# Harmonic plane wave

1. Oct 30, 2012

### Tosh5457

Hi, why does the harmonic plane wave have the form below:

$$V(r,t)= acos[\omega (t-\frac{r\cdot s}{v})+\delta ]$$

(r is the position vector, s is the vector that points to the direction the wave is propagating, v is the wave propagation velocity and delta is the phase constant).

2. Oct 30, 2012

### andrien

it just comes out by solving the wave eqn
2v=∂t2v,where c=1 I have put.
You can use spherical coordinates to get it,but more simple would be cartesian coordinate and then using the method of separation of variables, you can get it.

3. Oct 30, 2012

### pabloenigma

More simply, any function that represents a traveling wave is a function of r.s-vt,ie f(r.s-vt)(r and s are vectors ofcourse). If a harmonic function travels as a wave,then the nature of the function is harmonic,ie sine or cosine.

4. Apr 5, 2013

### Francessca

what is the definition of a plane harmonic wave?

5. Apr 5, 2013

### vanhees71

Using spherical coordinates gives you the spherical harmonics and spherical Bessel functions, not the plane wave.

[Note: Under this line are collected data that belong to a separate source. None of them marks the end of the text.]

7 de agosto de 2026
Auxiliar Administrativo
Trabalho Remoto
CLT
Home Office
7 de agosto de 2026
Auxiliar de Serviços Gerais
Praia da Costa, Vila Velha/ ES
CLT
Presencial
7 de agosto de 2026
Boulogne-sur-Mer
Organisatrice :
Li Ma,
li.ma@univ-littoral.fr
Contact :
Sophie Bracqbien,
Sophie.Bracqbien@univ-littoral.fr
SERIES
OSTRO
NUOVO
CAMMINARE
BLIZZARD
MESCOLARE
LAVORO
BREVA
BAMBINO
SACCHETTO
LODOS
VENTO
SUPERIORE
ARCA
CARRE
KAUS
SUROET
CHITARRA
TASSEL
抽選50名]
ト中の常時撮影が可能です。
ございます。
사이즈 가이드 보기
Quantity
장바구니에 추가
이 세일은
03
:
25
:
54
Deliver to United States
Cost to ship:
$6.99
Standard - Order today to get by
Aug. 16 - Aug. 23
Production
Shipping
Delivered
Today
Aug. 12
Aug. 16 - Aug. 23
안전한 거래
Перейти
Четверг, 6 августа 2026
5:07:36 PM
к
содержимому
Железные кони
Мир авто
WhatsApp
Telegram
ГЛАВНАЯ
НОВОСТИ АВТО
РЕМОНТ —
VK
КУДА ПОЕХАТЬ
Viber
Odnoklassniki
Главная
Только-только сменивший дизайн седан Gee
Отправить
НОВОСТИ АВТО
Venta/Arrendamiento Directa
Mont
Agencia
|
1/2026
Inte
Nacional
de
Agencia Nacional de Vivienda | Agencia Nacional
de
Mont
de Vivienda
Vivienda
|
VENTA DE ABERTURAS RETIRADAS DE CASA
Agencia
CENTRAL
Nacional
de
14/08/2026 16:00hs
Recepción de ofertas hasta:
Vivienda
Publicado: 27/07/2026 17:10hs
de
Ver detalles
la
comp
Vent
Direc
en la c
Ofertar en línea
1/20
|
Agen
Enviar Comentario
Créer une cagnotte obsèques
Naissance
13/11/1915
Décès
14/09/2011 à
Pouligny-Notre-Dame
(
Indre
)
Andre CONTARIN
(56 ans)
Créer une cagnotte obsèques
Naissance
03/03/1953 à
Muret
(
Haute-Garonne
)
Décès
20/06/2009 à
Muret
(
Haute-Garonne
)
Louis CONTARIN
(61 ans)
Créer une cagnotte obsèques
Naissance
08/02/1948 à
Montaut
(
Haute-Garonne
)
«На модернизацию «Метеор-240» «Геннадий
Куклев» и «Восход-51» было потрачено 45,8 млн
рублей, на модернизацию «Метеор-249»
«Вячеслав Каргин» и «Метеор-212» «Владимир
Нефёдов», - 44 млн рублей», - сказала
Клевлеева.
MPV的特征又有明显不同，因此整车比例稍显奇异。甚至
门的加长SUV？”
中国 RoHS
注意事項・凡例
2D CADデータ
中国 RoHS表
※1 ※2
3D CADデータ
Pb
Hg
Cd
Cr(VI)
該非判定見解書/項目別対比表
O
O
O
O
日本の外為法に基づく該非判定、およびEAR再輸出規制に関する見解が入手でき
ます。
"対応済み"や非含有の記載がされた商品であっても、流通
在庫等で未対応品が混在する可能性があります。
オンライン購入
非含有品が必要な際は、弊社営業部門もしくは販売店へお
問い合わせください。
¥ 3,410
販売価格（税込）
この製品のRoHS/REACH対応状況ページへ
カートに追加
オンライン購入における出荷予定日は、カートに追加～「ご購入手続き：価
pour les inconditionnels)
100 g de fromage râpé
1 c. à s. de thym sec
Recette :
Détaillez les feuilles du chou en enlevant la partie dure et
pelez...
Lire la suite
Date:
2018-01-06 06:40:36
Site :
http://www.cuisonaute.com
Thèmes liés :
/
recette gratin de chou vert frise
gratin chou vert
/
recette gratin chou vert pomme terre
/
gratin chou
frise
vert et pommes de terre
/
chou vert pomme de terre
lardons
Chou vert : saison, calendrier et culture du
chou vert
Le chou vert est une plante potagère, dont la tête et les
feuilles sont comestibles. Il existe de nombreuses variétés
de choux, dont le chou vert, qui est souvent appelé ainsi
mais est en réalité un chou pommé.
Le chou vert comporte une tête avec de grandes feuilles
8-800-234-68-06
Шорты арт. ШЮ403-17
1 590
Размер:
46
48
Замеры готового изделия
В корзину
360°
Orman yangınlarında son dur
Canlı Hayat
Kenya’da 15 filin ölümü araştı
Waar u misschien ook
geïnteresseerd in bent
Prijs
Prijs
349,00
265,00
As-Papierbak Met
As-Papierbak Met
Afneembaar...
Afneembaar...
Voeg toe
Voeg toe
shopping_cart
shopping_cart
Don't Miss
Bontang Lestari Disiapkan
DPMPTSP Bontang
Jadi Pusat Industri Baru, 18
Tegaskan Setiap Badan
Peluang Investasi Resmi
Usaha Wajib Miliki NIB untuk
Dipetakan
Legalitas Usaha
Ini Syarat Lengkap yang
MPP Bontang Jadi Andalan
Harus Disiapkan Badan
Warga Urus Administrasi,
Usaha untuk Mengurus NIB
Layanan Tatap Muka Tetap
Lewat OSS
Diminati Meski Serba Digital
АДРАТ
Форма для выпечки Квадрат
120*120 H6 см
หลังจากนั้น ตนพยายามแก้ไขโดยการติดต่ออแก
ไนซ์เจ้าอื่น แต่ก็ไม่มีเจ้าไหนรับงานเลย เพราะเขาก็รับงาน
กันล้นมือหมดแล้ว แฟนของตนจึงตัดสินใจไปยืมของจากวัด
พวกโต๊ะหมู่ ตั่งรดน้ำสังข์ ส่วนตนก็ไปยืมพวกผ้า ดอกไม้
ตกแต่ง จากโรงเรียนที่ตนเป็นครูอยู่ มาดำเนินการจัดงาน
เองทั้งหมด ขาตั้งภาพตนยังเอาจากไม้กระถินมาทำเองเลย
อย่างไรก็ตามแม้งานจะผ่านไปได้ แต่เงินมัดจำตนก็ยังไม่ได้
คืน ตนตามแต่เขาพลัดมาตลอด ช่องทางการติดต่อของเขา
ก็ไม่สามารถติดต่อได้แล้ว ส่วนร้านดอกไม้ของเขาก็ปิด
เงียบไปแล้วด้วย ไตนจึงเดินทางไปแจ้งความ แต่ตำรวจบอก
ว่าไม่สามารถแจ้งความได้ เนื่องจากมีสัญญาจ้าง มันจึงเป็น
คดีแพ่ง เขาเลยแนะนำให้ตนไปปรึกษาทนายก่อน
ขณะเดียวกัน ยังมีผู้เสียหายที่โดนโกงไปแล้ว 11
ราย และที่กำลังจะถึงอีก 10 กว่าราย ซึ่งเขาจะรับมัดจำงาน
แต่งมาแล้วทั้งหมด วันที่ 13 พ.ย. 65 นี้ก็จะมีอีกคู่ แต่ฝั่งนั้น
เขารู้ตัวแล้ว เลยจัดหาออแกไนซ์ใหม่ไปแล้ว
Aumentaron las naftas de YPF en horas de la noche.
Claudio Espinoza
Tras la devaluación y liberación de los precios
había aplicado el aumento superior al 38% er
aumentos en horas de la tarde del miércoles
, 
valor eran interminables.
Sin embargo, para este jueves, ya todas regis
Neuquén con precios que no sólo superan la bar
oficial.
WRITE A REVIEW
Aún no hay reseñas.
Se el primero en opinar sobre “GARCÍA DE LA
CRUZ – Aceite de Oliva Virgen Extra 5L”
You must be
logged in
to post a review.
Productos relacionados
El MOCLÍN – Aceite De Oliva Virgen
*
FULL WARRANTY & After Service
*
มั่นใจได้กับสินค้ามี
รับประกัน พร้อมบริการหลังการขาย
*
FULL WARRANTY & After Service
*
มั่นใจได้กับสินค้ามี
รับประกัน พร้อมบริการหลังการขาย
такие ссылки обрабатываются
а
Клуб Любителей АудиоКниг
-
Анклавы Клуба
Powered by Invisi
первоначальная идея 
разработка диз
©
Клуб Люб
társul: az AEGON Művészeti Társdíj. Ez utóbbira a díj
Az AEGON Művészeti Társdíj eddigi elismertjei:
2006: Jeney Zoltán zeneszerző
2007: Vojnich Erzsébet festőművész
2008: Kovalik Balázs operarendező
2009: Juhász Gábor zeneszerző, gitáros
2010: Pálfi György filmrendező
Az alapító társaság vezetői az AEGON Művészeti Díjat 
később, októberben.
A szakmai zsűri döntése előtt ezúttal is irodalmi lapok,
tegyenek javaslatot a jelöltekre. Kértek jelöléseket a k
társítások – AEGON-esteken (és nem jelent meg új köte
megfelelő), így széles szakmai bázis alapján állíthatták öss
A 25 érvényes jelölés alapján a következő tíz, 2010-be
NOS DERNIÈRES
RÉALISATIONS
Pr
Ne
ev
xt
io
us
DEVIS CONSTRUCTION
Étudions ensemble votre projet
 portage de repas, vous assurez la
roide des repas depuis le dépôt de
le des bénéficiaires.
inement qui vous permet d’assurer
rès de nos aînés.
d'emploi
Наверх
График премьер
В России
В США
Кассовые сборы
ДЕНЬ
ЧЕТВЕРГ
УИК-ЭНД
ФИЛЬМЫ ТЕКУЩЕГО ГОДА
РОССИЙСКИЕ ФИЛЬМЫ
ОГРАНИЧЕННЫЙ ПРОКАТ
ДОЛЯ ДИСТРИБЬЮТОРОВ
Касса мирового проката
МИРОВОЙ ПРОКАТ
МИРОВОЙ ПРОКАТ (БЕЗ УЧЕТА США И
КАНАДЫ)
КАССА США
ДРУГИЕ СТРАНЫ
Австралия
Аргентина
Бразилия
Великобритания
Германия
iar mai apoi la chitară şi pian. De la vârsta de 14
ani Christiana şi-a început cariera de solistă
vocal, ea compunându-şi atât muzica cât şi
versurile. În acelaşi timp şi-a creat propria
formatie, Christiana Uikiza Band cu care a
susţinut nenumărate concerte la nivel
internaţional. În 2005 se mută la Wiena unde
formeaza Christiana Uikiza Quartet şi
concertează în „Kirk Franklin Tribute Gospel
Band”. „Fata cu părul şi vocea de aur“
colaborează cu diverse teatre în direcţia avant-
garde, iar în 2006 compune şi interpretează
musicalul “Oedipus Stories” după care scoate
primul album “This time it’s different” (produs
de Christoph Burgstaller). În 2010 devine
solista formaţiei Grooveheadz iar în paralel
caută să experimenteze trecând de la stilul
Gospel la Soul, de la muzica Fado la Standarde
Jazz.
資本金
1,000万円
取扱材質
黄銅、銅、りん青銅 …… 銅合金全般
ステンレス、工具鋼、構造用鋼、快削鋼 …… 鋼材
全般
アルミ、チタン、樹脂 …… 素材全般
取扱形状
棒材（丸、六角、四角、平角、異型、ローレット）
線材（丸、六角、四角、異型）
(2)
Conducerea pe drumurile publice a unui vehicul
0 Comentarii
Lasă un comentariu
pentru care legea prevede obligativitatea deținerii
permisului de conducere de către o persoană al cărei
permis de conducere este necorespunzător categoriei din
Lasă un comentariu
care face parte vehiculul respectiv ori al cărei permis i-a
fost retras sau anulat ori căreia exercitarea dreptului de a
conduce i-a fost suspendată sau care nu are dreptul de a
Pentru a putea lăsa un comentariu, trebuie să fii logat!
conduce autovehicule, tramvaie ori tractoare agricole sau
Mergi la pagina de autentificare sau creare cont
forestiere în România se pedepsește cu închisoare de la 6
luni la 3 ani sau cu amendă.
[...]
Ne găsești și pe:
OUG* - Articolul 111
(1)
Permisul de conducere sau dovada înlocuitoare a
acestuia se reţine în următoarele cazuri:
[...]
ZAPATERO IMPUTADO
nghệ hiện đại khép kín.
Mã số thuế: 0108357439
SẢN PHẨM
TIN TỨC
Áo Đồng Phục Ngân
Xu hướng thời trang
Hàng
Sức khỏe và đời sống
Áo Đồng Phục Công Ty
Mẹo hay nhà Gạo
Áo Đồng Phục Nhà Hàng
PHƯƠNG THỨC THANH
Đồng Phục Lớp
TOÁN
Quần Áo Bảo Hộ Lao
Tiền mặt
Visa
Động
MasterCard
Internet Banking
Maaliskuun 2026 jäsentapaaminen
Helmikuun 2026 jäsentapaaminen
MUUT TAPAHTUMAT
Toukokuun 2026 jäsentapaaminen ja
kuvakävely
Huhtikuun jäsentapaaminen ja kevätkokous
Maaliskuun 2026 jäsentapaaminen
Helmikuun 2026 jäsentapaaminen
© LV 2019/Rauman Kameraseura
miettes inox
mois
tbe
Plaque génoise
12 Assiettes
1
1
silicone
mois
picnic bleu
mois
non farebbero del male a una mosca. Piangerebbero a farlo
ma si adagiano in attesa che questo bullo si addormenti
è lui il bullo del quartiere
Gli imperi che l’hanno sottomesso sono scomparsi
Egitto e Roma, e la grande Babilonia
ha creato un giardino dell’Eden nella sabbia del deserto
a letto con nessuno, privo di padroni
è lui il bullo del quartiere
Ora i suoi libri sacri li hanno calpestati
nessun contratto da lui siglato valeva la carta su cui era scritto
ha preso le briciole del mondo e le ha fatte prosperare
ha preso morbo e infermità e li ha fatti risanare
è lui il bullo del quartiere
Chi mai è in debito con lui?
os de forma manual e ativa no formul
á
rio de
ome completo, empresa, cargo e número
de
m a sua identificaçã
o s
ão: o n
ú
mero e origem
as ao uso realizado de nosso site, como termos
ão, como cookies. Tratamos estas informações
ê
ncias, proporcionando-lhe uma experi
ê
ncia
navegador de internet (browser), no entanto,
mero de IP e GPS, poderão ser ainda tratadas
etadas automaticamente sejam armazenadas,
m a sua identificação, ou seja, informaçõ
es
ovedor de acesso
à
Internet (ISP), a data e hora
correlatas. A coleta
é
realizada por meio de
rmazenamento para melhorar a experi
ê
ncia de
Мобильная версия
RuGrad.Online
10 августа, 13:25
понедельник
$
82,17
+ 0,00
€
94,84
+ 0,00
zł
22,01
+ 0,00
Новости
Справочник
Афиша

Separation in Cartesian coordinates gives plane waves.

6. Apr 5, 2013

### sophiecentaur

It's just a posh way of describing a simple wave for which the displacement at any given time is the same over a plane (at right angles to the direction of propagation). It's the same expression as you get for a wave on a one dimensional string and is the limit for spherical wave at a great distance from the source. It's a very convenient approximation to use.